Tuesday, November 27, 2007

Why I don't subscribe to cable TV

Briefly, in two sentences: Firstly, the amount of programming I am forced to pay for as a cable subscriber is ludicrous compared to the amount of programming I actually watch. Secondly, I have the internet, which trumps the paid service due to nearly on-demand programming and the relatively low cost.

On the first point, when I cancelled my cable subscription, they asked me why and what they could do to improve. I stated simply that I don't watch about 98% of what I feel I'm paying for and that if they were to offer some kind of รก la carte model I would be more likely to subscribe. I want to feel I'm paying a fair price for the amount of content I actually watch rather than have to pay for a constant flow of shit through which I must manually sift to filter out those tiny peanuts of televised gold. Besides, half of this content being streamed to my house 24 hours a day is nothing but commercials and infomercials, and I won't shed a tear doing without them.

On the second point, the internet is a wonderful thing. I mean look, the very same company which formerly provided this service is allowing me to post criticism of their TV service via their internet service. Plus, my favorite TV shows are delivered to me in a fashion even better than the relatively limited DVR option. I use a sweet little gem of a program called TVShows which automatically searches for new episodes of the shows I want to see and downloads them via a BitTorrent client of my choice. So I get home from work and bam, there are my shows waiting on my hard drive to be watched at my leisure, on my own schedule. And, unlike DVR, I can easily expand my hard drive space such that I never have to delete any recorded material if I don't want to.

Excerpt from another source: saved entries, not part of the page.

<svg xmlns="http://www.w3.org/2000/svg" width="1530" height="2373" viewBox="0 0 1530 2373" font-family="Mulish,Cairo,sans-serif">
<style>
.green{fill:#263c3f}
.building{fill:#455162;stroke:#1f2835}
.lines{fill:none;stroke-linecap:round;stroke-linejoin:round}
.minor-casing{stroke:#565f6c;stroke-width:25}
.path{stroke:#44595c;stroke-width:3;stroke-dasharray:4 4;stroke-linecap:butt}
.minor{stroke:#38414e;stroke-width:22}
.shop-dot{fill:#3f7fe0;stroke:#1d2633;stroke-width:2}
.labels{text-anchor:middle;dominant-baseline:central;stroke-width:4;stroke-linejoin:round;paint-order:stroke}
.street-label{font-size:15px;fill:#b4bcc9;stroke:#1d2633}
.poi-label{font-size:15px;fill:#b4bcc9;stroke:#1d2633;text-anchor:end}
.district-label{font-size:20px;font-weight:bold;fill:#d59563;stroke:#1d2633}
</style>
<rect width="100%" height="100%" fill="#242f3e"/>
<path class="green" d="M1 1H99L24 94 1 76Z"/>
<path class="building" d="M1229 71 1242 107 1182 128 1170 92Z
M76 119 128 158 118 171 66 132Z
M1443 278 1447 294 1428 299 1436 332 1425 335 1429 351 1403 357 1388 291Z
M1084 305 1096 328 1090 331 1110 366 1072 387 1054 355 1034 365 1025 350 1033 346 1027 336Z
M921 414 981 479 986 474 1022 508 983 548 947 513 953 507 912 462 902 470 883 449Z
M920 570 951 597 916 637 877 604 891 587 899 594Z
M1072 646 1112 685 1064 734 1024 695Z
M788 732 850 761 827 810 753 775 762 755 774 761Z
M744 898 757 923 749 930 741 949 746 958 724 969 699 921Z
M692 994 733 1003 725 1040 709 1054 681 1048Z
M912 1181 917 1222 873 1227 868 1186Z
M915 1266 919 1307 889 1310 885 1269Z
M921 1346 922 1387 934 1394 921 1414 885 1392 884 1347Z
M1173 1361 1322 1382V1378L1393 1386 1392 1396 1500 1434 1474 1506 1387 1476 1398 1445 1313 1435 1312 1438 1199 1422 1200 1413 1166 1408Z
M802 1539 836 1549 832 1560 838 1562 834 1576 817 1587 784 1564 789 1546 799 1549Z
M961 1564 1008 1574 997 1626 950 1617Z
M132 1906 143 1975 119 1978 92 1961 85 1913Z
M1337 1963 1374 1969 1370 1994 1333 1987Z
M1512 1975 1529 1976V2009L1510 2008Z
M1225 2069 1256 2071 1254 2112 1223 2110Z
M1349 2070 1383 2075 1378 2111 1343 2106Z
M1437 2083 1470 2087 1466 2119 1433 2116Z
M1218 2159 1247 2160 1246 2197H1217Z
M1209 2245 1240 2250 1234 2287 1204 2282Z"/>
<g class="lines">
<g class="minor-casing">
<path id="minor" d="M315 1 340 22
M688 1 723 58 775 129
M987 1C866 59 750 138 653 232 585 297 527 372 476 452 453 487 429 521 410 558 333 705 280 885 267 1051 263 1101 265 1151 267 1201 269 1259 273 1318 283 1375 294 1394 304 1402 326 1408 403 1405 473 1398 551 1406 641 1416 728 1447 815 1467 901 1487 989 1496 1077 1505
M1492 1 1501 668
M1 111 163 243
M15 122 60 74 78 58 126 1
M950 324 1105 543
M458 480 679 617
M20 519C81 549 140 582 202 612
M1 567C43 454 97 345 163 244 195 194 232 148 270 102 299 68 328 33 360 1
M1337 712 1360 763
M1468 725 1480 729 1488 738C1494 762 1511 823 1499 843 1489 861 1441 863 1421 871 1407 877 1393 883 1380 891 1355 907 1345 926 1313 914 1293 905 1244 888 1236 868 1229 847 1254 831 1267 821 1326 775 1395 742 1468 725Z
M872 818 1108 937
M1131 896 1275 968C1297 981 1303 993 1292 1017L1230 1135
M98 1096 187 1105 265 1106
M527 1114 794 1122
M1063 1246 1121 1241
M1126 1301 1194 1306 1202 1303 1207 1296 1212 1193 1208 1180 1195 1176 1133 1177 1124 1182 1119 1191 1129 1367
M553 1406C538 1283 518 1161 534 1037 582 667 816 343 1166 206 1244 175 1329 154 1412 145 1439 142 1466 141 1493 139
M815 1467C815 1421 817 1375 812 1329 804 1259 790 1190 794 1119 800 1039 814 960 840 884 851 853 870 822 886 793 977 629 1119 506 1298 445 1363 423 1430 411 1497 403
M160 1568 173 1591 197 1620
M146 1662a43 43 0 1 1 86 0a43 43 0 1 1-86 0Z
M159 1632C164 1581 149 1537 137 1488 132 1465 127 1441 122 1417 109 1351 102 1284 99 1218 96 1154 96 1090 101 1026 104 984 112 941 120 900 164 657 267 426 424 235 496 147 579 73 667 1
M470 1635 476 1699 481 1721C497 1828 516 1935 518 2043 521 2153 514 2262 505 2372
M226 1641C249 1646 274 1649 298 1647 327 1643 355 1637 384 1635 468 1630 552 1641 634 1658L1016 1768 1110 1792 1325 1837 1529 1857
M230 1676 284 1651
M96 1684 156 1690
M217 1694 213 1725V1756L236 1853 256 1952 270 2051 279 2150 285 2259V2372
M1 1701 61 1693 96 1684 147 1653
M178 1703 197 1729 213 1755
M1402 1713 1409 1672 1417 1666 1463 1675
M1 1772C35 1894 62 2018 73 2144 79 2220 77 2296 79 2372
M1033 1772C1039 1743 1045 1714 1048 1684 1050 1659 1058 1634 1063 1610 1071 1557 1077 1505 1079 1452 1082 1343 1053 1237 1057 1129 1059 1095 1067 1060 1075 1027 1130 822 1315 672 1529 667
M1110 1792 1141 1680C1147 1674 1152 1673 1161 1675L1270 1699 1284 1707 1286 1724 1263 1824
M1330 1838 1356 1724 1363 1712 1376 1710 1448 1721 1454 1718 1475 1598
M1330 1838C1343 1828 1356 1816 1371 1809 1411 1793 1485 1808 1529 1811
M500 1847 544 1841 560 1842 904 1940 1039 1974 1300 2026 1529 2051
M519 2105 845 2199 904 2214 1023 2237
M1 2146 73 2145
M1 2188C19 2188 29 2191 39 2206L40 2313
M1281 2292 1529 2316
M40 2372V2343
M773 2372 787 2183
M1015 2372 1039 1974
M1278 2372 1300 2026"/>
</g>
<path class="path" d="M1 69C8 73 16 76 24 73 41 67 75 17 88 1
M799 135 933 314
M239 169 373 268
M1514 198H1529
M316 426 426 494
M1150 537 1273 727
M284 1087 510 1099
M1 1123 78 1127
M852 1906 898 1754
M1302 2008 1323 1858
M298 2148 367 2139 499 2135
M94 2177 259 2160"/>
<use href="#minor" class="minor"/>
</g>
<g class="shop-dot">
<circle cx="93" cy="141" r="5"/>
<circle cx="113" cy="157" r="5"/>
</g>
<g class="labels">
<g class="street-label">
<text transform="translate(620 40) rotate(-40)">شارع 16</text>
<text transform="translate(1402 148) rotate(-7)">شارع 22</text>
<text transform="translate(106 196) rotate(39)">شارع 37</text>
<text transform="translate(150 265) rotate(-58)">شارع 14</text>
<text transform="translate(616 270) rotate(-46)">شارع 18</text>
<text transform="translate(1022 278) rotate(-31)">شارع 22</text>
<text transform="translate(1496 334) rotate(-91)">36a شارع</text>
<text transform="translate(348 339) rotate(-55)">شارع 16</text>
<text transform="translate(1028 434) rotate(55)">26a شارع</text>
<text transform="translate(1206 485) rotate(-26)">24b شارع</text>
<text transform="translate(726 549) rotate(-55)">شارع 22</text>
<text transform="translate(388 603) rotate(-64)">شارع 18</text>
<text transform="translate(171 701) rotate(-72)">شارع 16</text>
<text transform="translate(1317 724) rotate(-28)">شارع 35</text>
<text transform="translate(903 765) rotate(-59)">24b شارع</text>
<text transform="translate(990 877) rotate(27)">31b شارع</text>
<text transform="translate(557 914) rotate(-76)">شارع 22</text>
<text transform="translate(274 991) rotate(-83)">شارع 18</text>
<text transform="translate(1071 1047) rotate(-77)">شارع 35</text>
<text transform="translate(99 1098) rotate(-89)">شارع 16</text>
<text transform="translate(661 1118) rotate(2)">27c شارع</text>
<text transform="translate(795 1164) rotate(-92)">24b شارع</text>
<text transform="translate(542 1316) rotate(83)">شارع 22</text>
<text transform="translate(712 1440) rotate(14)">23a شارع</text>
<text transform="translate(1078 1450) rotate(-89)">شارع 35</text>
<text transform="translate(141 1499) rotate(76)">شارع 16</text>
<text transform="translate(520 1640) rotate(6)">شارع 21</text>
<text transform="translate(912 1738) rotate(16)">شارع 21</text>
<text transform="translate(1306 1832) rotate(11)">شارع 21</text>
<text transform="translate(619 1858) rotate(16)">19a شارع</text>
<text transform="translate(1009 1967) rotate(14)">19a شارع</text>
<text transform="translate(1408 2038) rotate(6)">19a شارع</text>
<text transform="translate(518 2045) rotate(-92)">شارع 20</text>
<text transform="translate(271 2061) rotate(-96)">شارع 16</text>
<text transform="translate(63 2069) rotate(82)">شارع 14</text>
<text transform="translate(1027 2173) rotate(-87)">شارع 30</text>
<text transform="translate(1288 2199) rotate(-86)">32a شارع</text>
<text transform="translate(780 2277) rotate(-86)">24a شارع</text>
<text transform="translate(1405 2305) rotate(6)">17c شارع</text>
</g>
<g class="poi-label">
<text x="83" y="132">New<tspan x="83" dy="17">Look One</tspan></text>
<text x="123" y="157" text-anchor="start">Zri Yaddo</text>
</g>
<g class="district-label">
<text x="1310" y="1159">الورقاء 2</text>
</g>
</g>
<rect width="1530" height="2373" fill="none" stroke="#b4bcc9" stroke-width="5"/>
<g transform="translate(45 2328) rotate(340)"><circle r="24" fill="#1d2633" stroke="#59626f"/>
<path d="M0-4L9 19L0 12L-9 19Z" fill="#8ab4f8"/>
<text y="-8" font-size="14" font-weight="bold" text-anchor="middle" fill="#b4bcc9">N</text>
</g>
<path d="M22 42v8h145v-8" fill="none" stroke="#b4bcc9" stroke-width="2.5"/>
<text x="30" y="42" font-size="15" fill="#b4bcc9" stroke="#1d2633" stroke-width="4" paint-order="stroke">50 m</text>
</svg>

But there remains a slight advantage to DVR and cable TV as it stands today, which is the fact that I don't have to watch them on a computer screen. But that is a small price to pay compared to the savings of not paying for the over-bloated TV service, and besides, I can easily purchase an adapter and run the shows to my TV if I really wanted to that badly, which I will probably do in the near future.

So, until the cable TV subscription model changes, I will be watching TV via the internet. If you feel the same, I kindly suggest canceling your cable service. If enough people do that, the cable providers will be forced to evolve. Or, they can just sue all their former customers like the RIAA has been doing. Either way, they can't have it this way forever.